Malignant neoplasms commonly have increased rates of glucose utilization, poor perfusion and areas of low oxygenation. Autoradiographic studies of excised tumors have shown increased FDG uptake in viable cells near necrotic portions of tumor. We evaluated in vitro whether tumor cell FDG uptake increased with hypoxia.
Methods: The uptake of 3H-FDG into two human tumor cell lines (HTB 63 melanoma and HTB 77 IP3 ovarian carcinoma) was determined after exposure to differing oxygen atmospheres ranging from 0% to 20% O2 for varying time periods. Glucose transport was independently determined as well as estimates of the level of Glut-1 glucose transporter membrane protein.
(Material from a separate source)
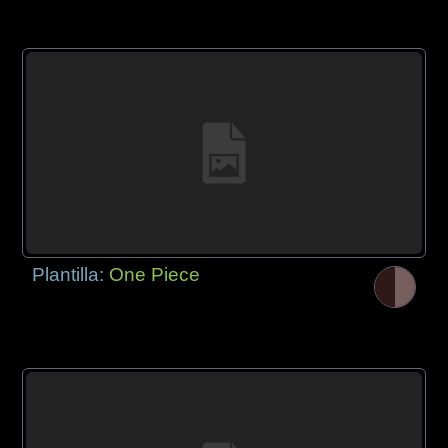
Plantilla:
One Piece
Results: FDG uptake in both the melanoma and the ovarian carcinoma cell lines increased significantly (39.6% +/- 6.7% and 36.7% +/- 9%, respectively) over basal (20% O2) conditions when cells were exposed to a mild hypoxic environment (5% O2) for 1.5 hr. With a 4-hr exposure to 1.5% O2, the increase in FDG uptake was greater at 52.3% +/- 8.9% and 43.5% +/- 19%, respectively. With 4 hr of anoxia, the increase in FDG uptake over basal conditions was 42.7% +/- 10% and 63.3% +/- 13.7% for melanoma and ovarian carcinoma cells, respectively. Membrane transport of 3-O-methylglucose (3-OMG) was increased by hypoxia for melanoma and ovarian carcinoma. Immunochemical assays for Glut-1 showed an increase in the membrane expression of the Glut-1 transporter in cells exposed to hypoxia.
Conclusion: Hypoxia increases cellular uptake of FDG in two different malignant human cell lines. Increased glucose transport, in part due to increased membrane expression of the Glut-1 glucose transporter, contributes to this phenomenon. Increased FDG uptake in tumors visualized during PET imaging may be partly reflective of tumor hypoxia.